Genomic DNA was extracted from peripheral mononuclear blood cells from the proband, two unaffected sibs, and parents. The details of the exome and Sanger sequencing and the Xenopus and cultured cell methods are described in Supplementary online material. The focus of the sequence data filtering was for novel non-synonymous variants that were unique. These included heterozygous novel missense and nonsense substitutions and frame-shifting insertions and deletions (in/dels) not detected in other family members. In addition, we looked for homozygous non-synonymous variants (missense or nonsense substitutions or frame-shifting in/dels) where she was the only family member homozygous for the damaging allele, and where both parents were heterozygous. Finally, we looked compound heterozygosity of deleterious alleles in genes associated with heritable disorders of connective tissue.

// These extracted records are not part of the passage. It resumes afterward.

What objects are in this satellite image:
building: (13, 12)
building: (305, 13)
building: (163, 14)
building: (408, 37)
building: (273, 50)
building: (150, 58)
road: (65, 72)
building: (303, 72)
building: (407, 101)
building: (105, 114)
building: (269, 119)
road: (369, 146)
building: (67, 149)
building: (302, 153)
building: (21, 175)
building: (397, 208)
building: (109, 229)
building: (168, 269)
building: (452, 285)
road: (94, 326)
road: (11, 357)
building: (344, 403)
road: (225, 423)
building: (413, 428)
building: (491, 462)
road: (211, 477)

The proband shared the clinical feature of low muscle mass with hypotonia with three related conditions: Marfan, Loeys–Dietz, and Beals–Hecht syndrome (BHS, OMIM # 121050). She was hyperteloric and had a bifid uvula, the two non-vascular findings that define LDS; the skeletal findings typical of MFS included arachnodactyly, pectus excavatum, pes planus, and hyperextensible large joints. The proposita did not meet the diagnostic criteria established for MFS, BHS or LDS. Among the inconsistencies with these diagnoses were significant growth retardation, the absence of cardiovascular findings, and the distinct muscle histopathology. These three syndromes are allied in their pathophysiology. TGF-β signaling is dysregulated in the first two conditions and analogous pathophysiology is suspected in BHS, given the similar functions of FBN1 and FBN2. The clinical overlap with these autosomal dominant syndromes and the unaffected status of the parents suggested a de novo mutation acting as a dominant trait in a gene affecting TGF-β signaling. Analysis of the six genes (TGFB2, TGFBR1, TGFBR2, SMAD3, FBN1, FBN2) associated with MFS, LDS, or BHS identified no mutation. We sought to identify de novo mutations through exome sequencing; consistent with expectations [Neale et al., 2012], we found two nucleotide changes unequivocally unique to the proband, in CDH2 and TGFB3.
The principal clinical concerns for this patient have been growth retardation, weakness related to decreased muscle mass and uncertainty about her risk for vascular disease. Distal arthrogryposis indicative of reduced fetal movement suggested an inborn error of development affecting muscle mass and other developing mesenchymal tissues, including the soft palate.